Hello Guilt phase! Do you plan on staying for a while? Cause you are a painful bugger. Oh, what’s that you say? Depression and Loneliness are on their way. Awesome! Let me tell you, having Denial, Shock, and Anger over for a visit has been a bit tiresome. Oh, right, Bargaining did stop by for a while but didn’t feel fulfilled so left early.
Can I offer a suggestion? Ask your parents about their timelines well before they are sick, in the hospital or dying. What I mean is, we aren’t religious so when the celebrant was helping us to get the service ready, we needed to provide him with as much of a snapshot of my mom’s life as possible. My sister had asked me to write out a time line of her life. Here’s how it looked:
1950: born
1975: sister is born
1979: I was born
Then the details were easier seeing as I was, you know, around. But really, there is so much information that you don’t know, decisions that you don’t want to make (poems, songs, stories, pictures, etc that you may not know if they represent the person or would want to be remembered that way) or don’t have the energy to make, let alone provide detailed info to someone else. I suppose part of the grieving process is to talk about these things and share information, but if you moved as many times as my parents did (over 20 times in 38 years of marriage, never staying in one place longer than 5 years … yes we are nomads but it’s in the blood) things get a bit fuzzy.

Posted by beloved on February 17, 2009 at 9:22 AM
I’ve been thinking about you a lot. It was so hard for me EVERY time I left the comforts of the U.S.. I cannot begin to imagine how difficult it must be for you this time. It sounds like your dad is in good shape though (as far as being taken care of). I hope the fact that he has people looking out for him nearby will be a comfort to you.
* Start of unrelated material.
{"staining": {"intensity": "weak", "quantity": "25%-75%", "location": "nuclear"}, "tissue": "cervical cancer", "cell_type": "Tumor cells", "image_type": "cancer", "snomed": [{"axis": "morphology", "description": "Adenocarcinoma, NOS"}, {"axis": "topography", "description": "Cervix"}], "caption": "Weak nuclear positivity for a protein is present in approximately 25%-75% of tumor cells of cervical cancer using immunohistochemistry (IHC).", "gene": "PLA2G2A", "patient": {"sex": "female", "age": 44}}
On that note, I’ve been wanting to tell you that it looks like I am gearing up for life in Korea again. My teaching position was cut here, and rather than start all over again in a different state, hubby and I are thinking that Korea makes more sense. Of course, he’s DYING to go back. I’m going to be dragging my feet the whole way. SO hard to leave my family, but it’s time to admit that Vermont is just not working and won’t work for us. I guess I should write you more on FB. Later… Take care and safe travels!
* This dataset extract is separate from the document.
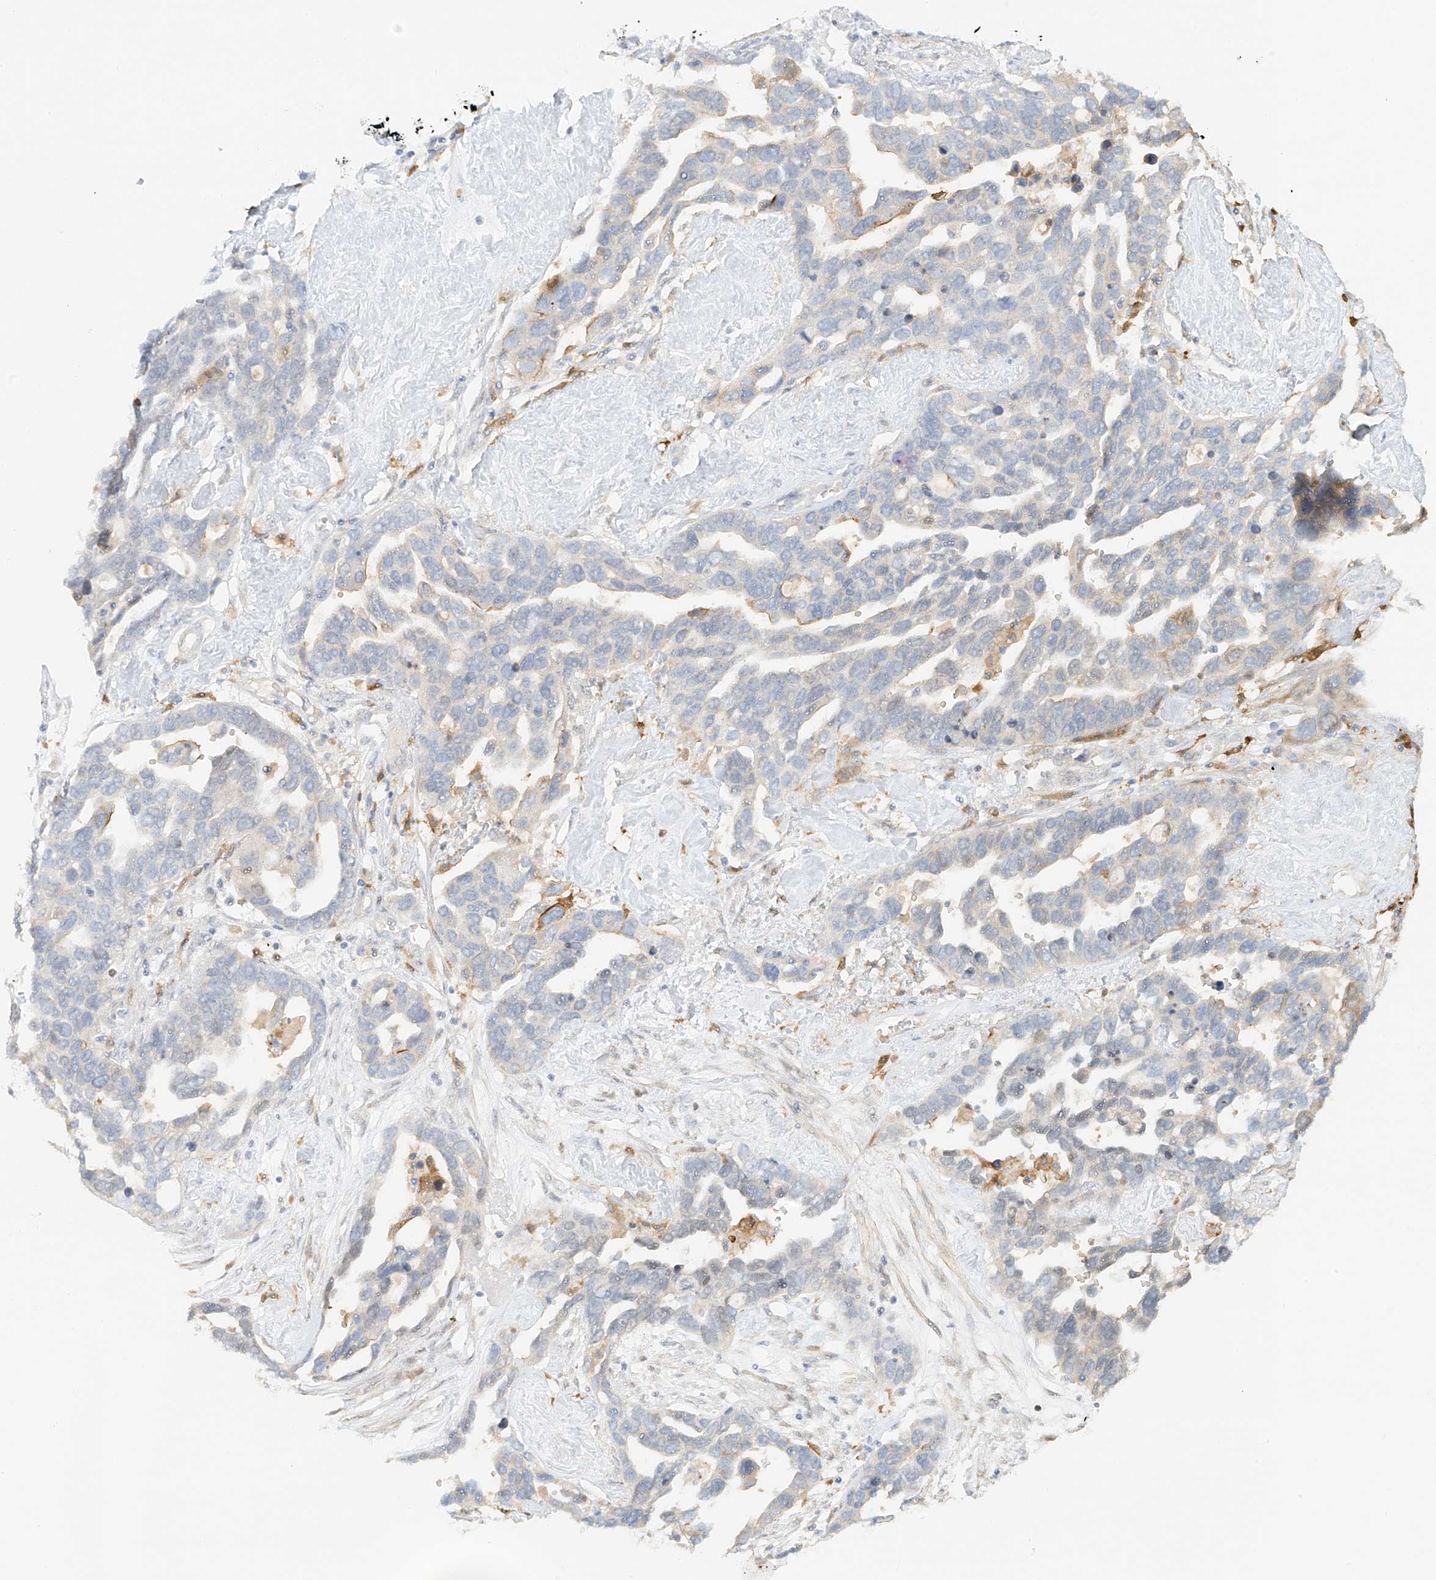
{"staining": {"intensity": "negative", "quantity": "none", "location": "none"}, "tissue": "ovarian cancer", "cell_type": "Tumor cells", "image_type": "cancer", "snomed": [{"axis": "morphology", "description": "Cystadenocarcinoma, serous, NOS"}, {"axis": "topography", "description": "Ovary"}], "caption": "Tumor cells show no significant protein expression in ovarian cancer.", "gene": "UPK1B", "patient": {"sex": "female", "age": 54}}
Posted by wevegotseoul on February 17, 2009 at 10:32 AM
Beloved!!! That’s so exciting!! Well, maybe more for me than you at this point in time… But, things have changed so much since you’ve been gone that I am sure you would find it more comfortable this time around. Where do you think you might go? Also, this time you’ll be able to get a university job (actually come to think of it I’m not sure where you taught before) so the lifestyle is more on par with life in the US/Canada – end of April/beginning of May is the hiring period ^^
Posted by beloved on February 20, 2009 at 4:47 AM
Yes, I’m actually getting excited. I taught at a university the first time around but it was at a hagwanized language education center so not a real uni gig. I had only 4 weeks of vacation. This time, I will get a sweet position.
I’ll be in touch through FB once you get transitioned back. Have a good flight. At least you can rest assured about your luggage, since you’ve got duct tape and all. haha.